Tyra’s story is one of many stories of Mainers who have had a stroke. Unfortunately, not all the stories end so happily. Stroke is the fourth leading cause of death in Maine and the United States and is also a leading cause of serious long-term disability in adults. The Maine CDC/DHHS Cardiovascular Health Program is working with the Maine Affiliate of the American Stroke Association and other statewide partners to help more Mainers recognize the symptoms of stroke and the importance of calling 911 at the first sign of stroke.
To bring attention to National Stroke Awareness Month, Tyra Tarbox will join statewide partners working to improve stroke systems of care at the American Stroke Association Legislative Awareness Day on Tuesday, May 3, 2011, from 9:00 AM to 11:30 AM at the Maine State House in the Hall of Flags.

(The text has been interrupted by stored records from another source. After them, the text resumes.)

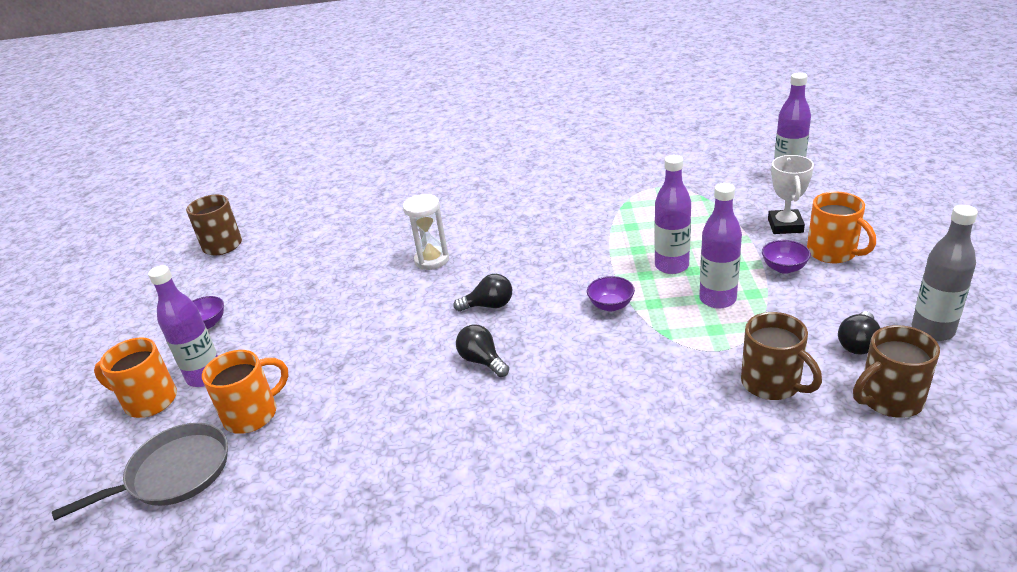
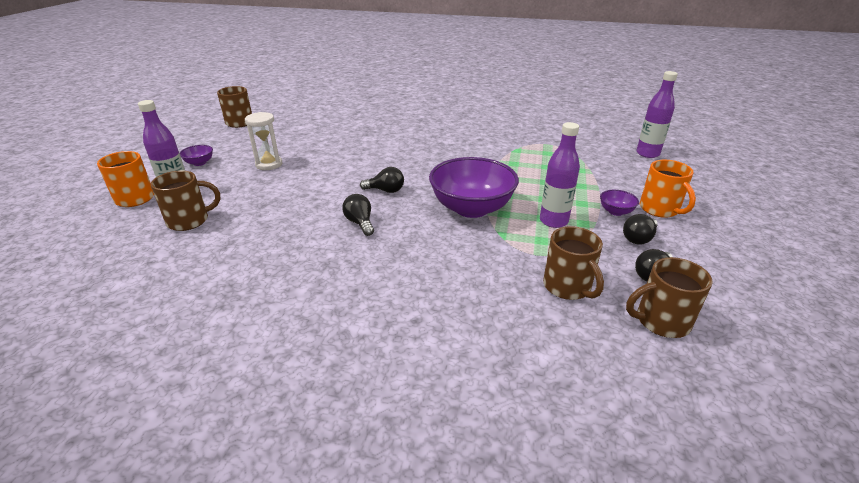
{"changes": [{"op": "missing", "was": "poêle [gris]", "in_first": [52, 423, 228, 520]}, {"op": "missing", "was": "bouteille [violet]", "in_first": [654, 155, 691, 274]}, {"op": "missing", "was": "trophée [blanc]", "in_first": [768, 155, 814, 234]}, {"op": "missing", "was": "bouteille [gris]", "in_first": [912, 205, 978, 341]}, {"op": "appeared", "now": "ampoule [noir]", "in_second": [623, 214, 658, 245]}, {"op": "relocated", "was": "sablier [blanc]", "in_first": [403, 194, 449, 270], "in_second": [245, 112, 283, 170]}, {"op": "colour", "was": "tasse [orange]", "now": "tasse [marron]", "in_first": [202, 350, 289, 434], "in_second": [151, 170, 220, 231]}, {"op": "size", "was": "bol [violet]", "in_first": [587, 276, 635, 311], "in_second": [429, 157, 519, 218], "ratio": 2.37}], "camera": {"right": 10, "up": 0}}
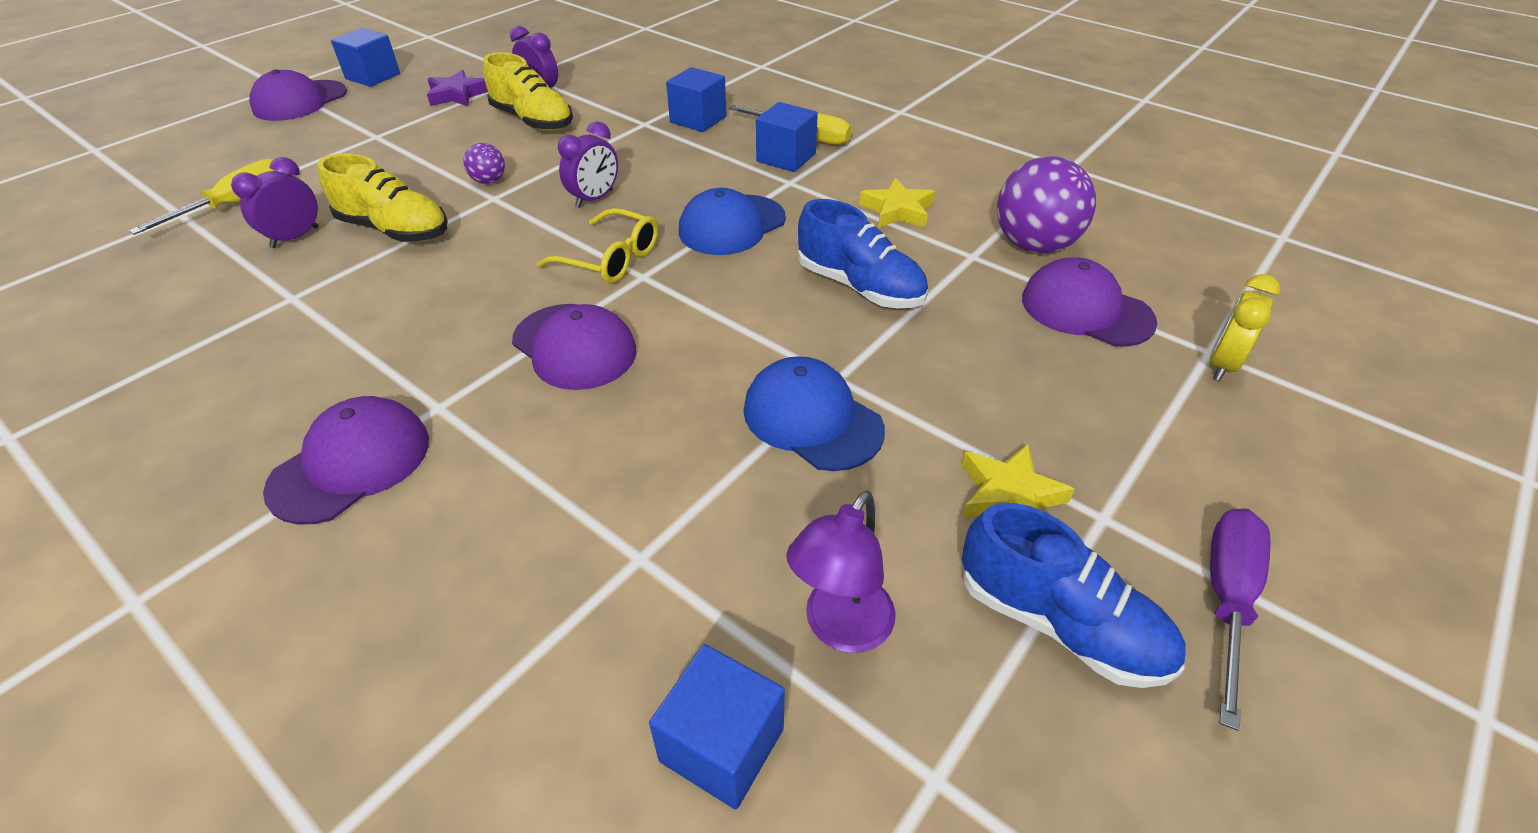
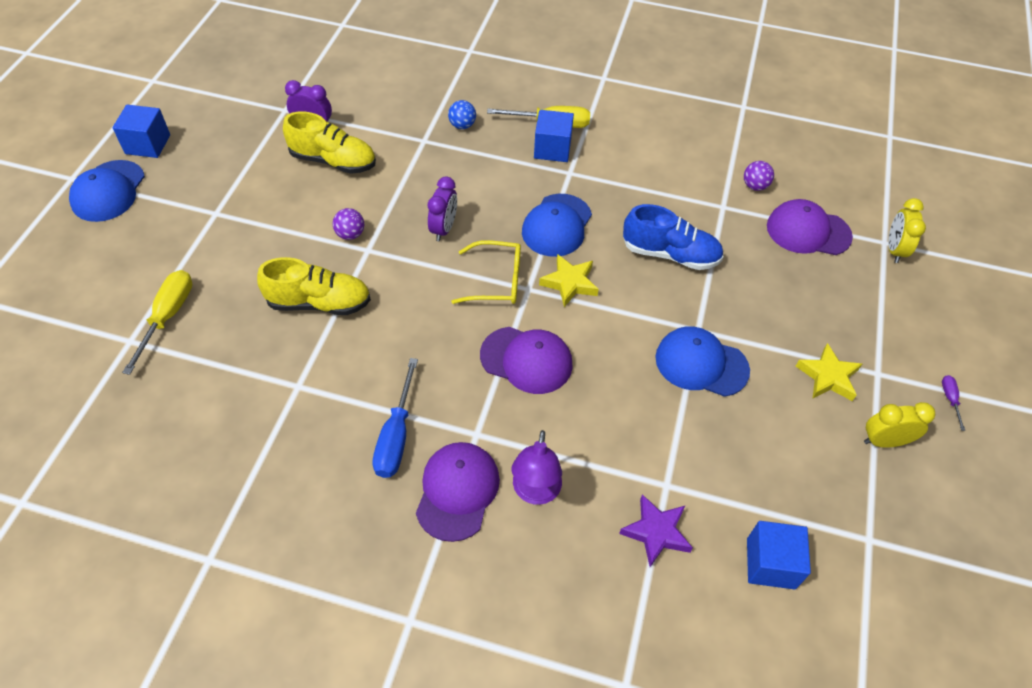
{"changes": [{"op": "missing", "was": "réveil [violet]", "in_first": [231, 157, 319, 248]}, {"op": "appeared", "now": "tournevis [bleu]", "in_second": [372, 358, 418, 478]}, {"op": "relocated", "was": "étoile [violet]", "in_first": [427, 70, 488, 107], "in_second": [619, 494, 693, 567]}, {"op": "relocated", "was": "lampe [violet]", "in_first": [786, 491, 896, 653], "in_second": [511, 430, 562, 505]}, {"op": "relocated", "was": "étoile [jaune]", "in_first": [859, 178, 935, 228], "in_second": [539, 254, 599, 307]}, {"op": "exchanged", "was": "cube [bleu]", "now": "balle [bleu]", "in_first": [666, 67, 727, 132], "in_second": [448, 100, 476, 129]}, {"op": "exchanged", "was": "chaussure [bleu]", "now": "réveil [jaune]", "in_first": [962, 503, 1186, 688], "in_second": [864, 402, 935, 448]}, {"op": "colour", "was": "casquette [violet]", "now": "casquette [bleu]", "in_first": [250, 69, 347, 121], "in_second": [69, 160, 145, 222]}, {"op": "size", "was": "balle [violet]", "in_first": [997, 156, 1096, 253], "in_second": [744, 161, 774, 191], "ratio": 0.48}, {"op": "size", "was": "tournevis [violet]", "in_first": [1210, 509, 1271, 731], "in_second": [942, 375, 965, 431], "ratio": 0.48}], "camera": {"right": -25, "up": 10}}
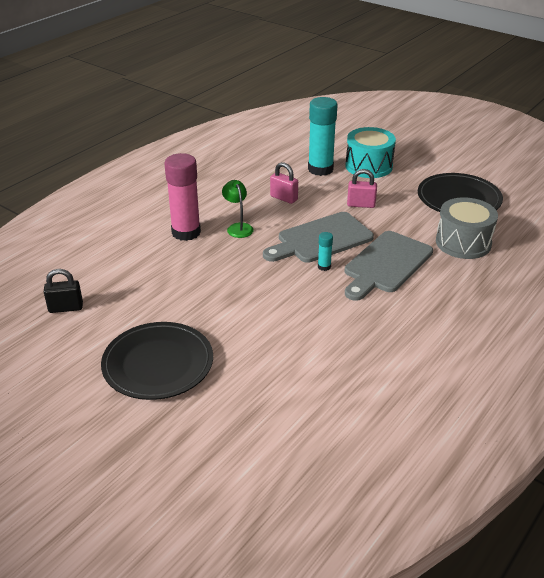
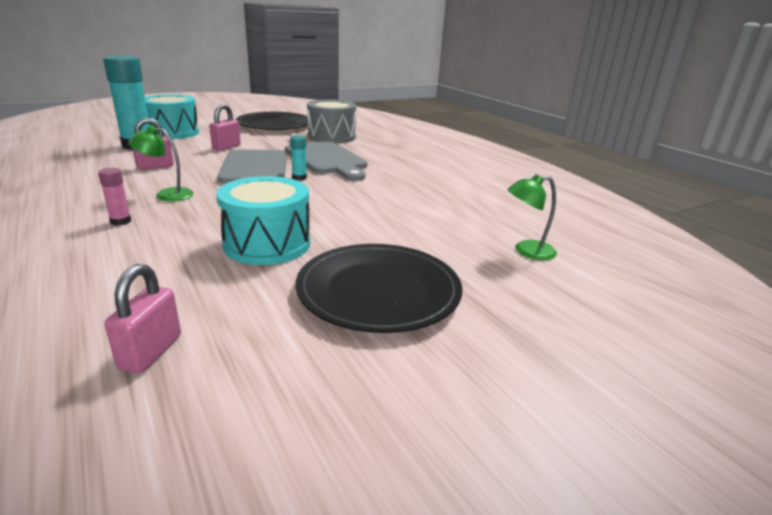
{"changes": [{"op": "appeared", "now": "tambour [turquoise]", "in_second": [216, 176, 310, 265]}, {"op": "appeared", "now": "lampe [vert]", "in_second": [507, 174, 557, 260]}, {"op": "colour", "was": "cadenas [noir]", "now": "cadenas [rose]", "in_first": [44, 269, 83, 313], "in_second": [105, 264, 181, 374]}, {"op": "size", "was": "bâton de colle [rose]", "in_first": [164, 153, 201, 241], "in_second": [98, 168, 131, 226], "ratio": 0.44}], "camera": {"right": -70, "up": -10}}
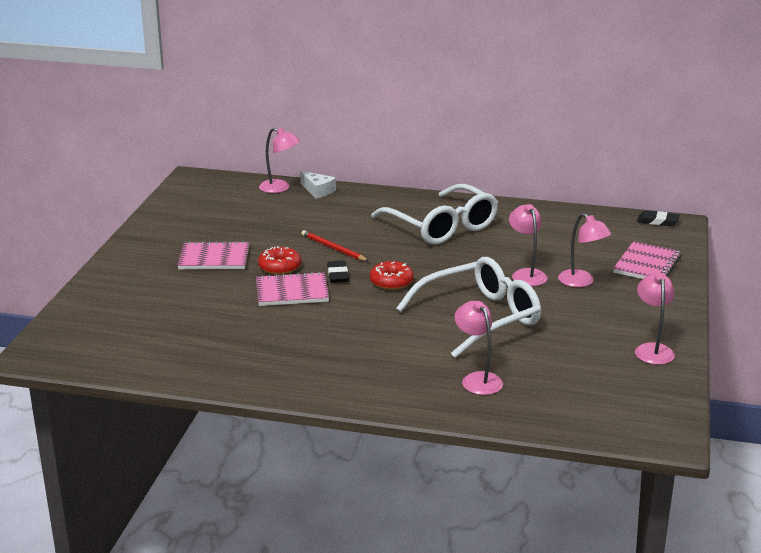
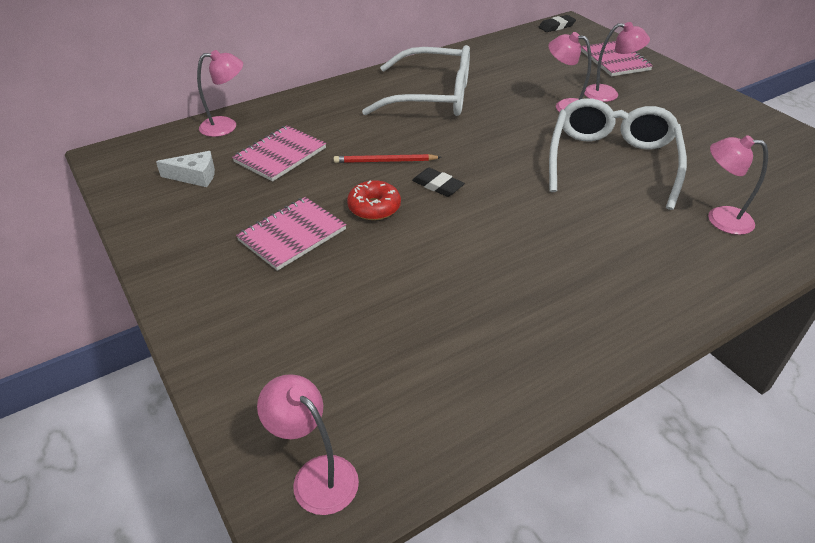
{"changes": [{"op": "missing", "was": "beignet [rouge]", "in_first": [370, 261, 414, 290]}, {"op": "relocated", "was": "carnet [rose]", "in_first": [256, 271, 329, 306], "in_second": [232, 125, 326, 181]}, {"op": "relocated", "was": "fromage [blanc]", "in_first": [300, 171, 336, 199], "in_second": [156, 151, 215, 187]}, {"op": "relocated", "was": "lampe [rose]", "in_first": [635, 273, 675, 365], "in_second": [257, 374, 359, 515]}], "camera": {"right": -45, "up": 15}}
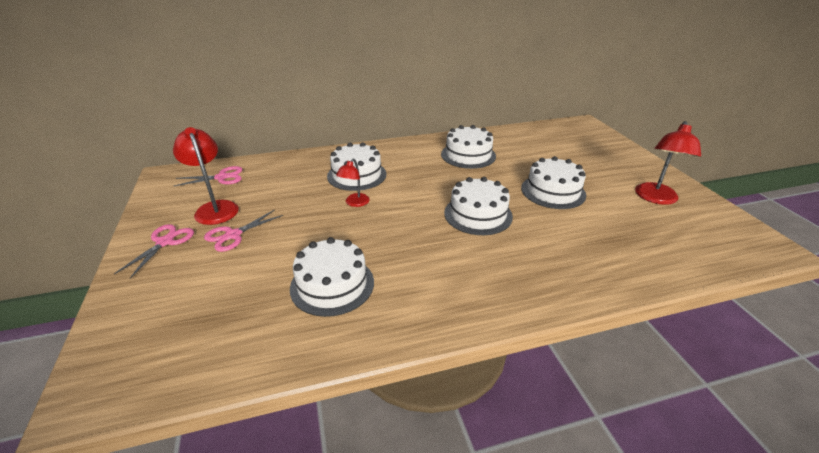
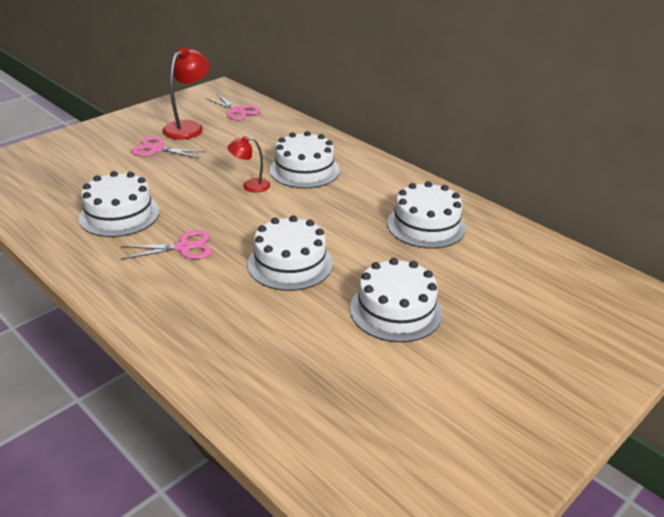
{"changes": [{"op": "missing", "was": "lampe [rouge]", "in_first": [635, 121, 701, 205]}, {"op": "relocated", "was": "ciseaux [rose]", "in_first": [114, 224, 194, 279], "in_second": [121, 230, 212, 259]}], "camera": {"right": 60, "up": 0}}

Early recognition of stroke symptoms is critical – time lost is brain lost. Stroke symptoms include sudden:
- Numbness or weakness in the face, arm or leg
- Slurred speech
- Blurred vision
- Dizziness or loss of balance
- Severe headache
“A patient’s survival and successful recovery are greatly increased if symptoms are recognized quickly and medical attention is given right away,” said Dr. Stephen Sears, Acting Director Maine CDC/DHHS. “Our goal is to raise awareness and empower everyone — patient and bystander — to see stroke as a medical emergency requiring an immediate call to 911. If we increase people’s ability to recognize stroke symptoms, we can positively impact patients and hopefully increase their chance of having little or no long-term physical or mental disability.”
Nearly 75% of all strokes occur in people aged 65 years and older. Risk factors such as high blood pressure, high cholesterol, smoking, lack of physical activity, poor nutrition, and a history of cardiovascular disease or diabetes also increase the possibility of stroke.